In “Unlikely Converts,” real stories of God’s saving and transforming work in others not only led to good lessons for our work of evangelism, but they were also deeply encouraging. God really is still at work today! As much as we need tools to grow in our own evangelism and relationships with non-Christians, we need to be desperately dependent on God to move and work.
This is what I’ve come to love about Randy’s work: helpful reflections on the work of evangelism that never depart from a dependence on Jesus to seek and save just as he promised. Now in Mere Evangelism, he gives us his thoughtful reflections and honest heart through the lens of C.S. Lewis. The result is an absolute treasure.
Many who read this book will likely already be familiar with Lewis. However, Randy writes in such a way as to invite anyone, regardless of their familiarity with Lewis, to learn from this unlikely convert and brilliant apologist. In fact, while this was not the purpose of the book, Mere Evangelism might serve as a wonderful introduction to the thinking/work of Lewis for those less familiar with his life and writings.
I found so much of the content in Mere Evangelism refreshingly new, or at least packaged in a way that I received as new. Even familiar works from Lewis were digested in such a way that led to fresh reflections and lessons for me and my ministry today. For example, in Chapter 2 (“The Appeal to Clues”) Randy draws on Lewis’ thoughts on joy. Even though I have read this work from Lewis before, I was reminded that Lewis defined joy in a way that is very counterintuitive for many of us today.

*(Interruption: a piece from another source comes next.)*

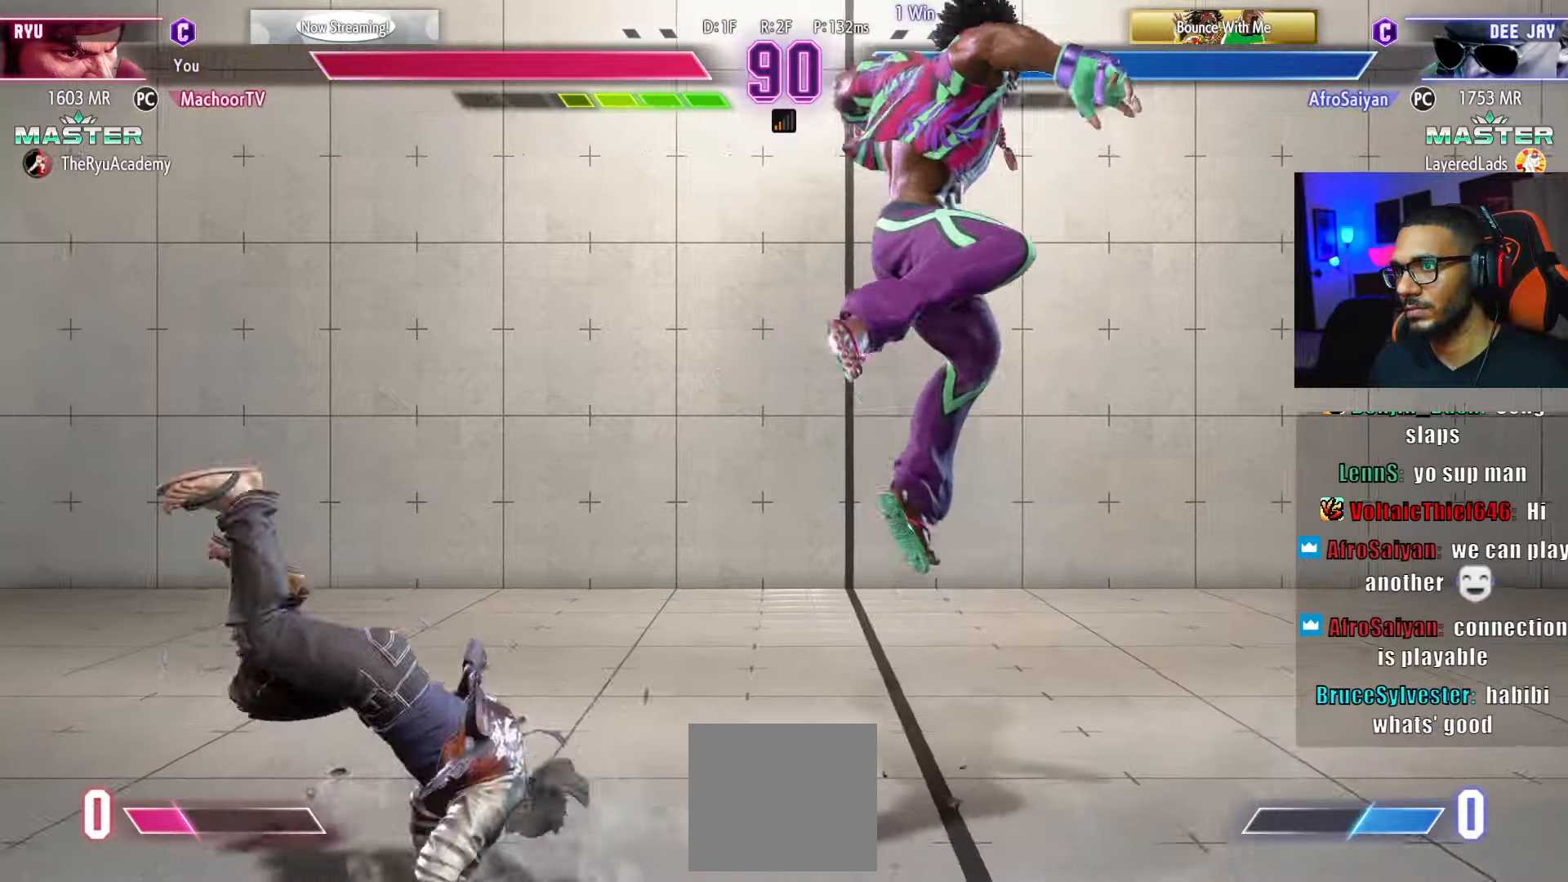
{"buttons": ["DPAD_DOWN"], "left_stick": "center", "right_stick": "center", "events": [[167, "DPAD_DOWN", "down"], [167, "DPAD_LEFT", "up"], [200, "CIRCLE", "down"], [300, "CIRCLE", "up"], [317, "DPAD_DOWN", "up"], [484, "DPAD_DOWN", "down"]]}
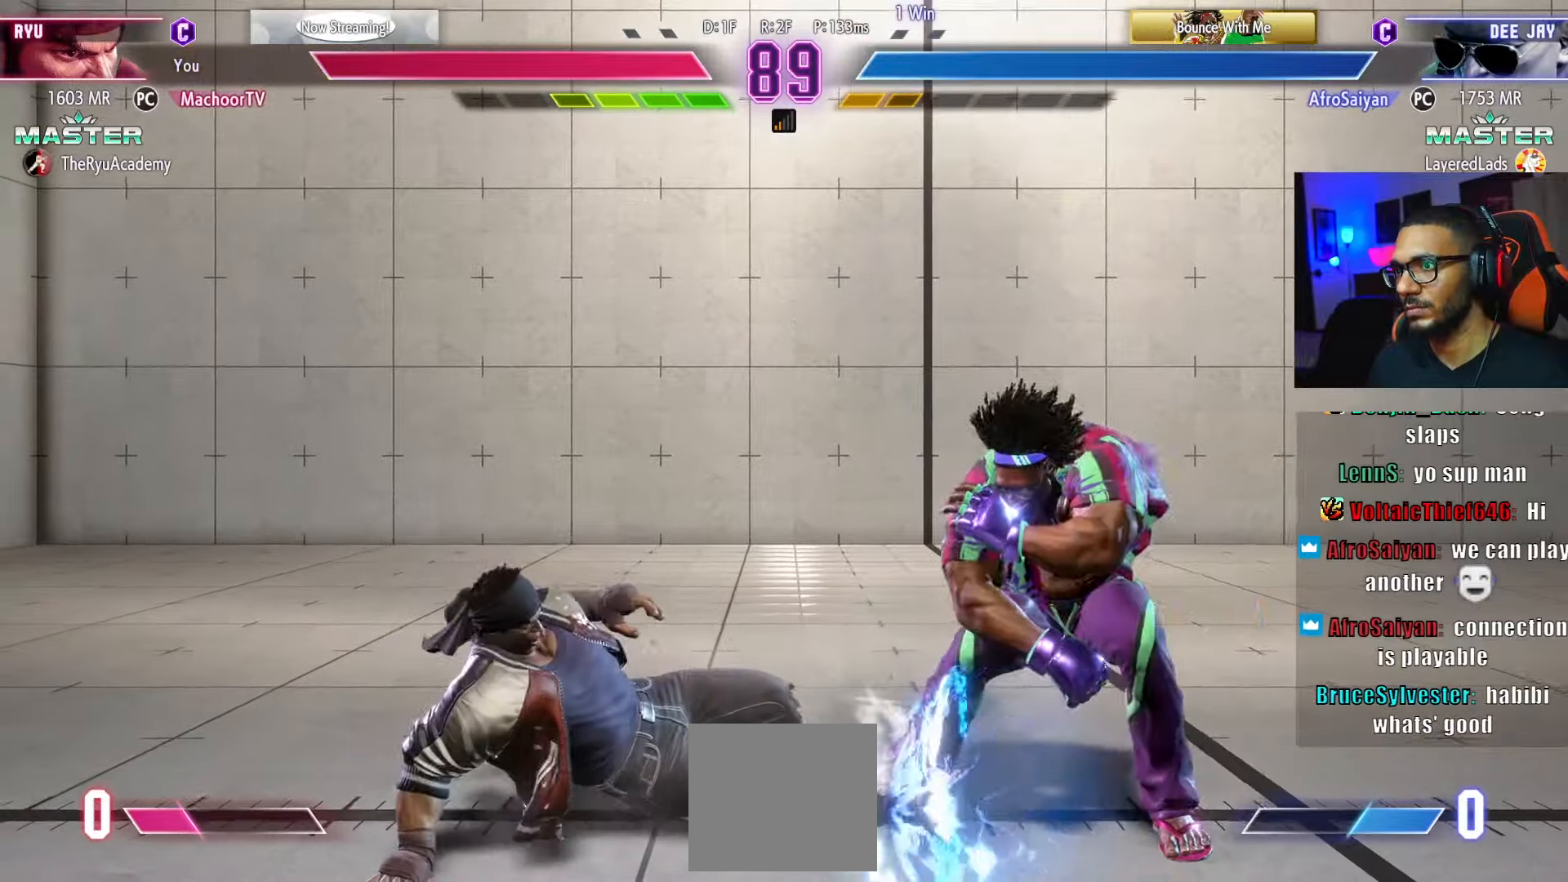
{"buttons": ["DPAD_LEFT"], "left_stick": "center", "right_stick": "center", "events": [[34, "DPAD_RIGHT", "down"], [67, "DPAD_DOWN", "up"], [84, "DPAD_RIGHT", "up"], [117, "CROSS", "down"], [200, "CROSS", "up"], [300, "DPAD_LEFT", "down"]]}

Lewis defined joy as “an unsatisfied desire” and, building on that definition, Randy brilliantly gives his reflections on how the “unsatisfied desires” of people we meet might lead to fruitful evangelistic conversation. As Randy wonderfully puts it:
“Misery-based apologetics sound like this: ‘Aren’t you miserable trying to life your life apart from God? Don’t you want more out of life than just possessions and experiences?’ This is indeed how Jesus approached the woman at the well in John 4. But some people don’t feel miserable part from God – at least not yet. Our appeals to their misery don’t work because they’re rather happy. For them, joy-based apologetics might work better: ‘Isn’t it amazing how plants grow of their own accord and then we eat the fruit? Do you ever think about what a great gift that is?’”
Some of the topics Randy engages with will also be familiar to those who know his work. For example, Chapter 1 centers on “The Necessity for Pre-Evangelism” – a topic which was also foundational in Unlikely Converts. Nevertheless, reflecting on pre-evangelism through Lewis’ radio broadcasts (which would lead to the published version of Mere Christianity that we now know) was incredibly fresh and helpful for my work as a pastor today.
One of the things I always appreciate about Randy’s work is how he calls us back to the essentials of evangelism. In Chapter 10 (“The Call to Respond”), we take note that even the learned scholar like Lewis could translate his academic mind into an evangelistic heart to compel others to come to Jesus. I needed to hear Randy’s words in this chapter:
“And so, just as non-Christians need to trust God’s power to save them through the gospel, Christians need to trust God’s power to use them to preach the gospel. Few can craft words as brilliantly as Lewis. But all Christians, even those with the weakest of language skills, can be used by God in astonishing ways.”
I commend Randy’s book to any Christian who wants to grow as an evangelist (which is admittedly uncomfortable for nearly every one of us!). Whether this book is studied individually or in a group (and I think it would excel in a group), we have much to learn from Dr. Newman and his friend C.S. Lewis.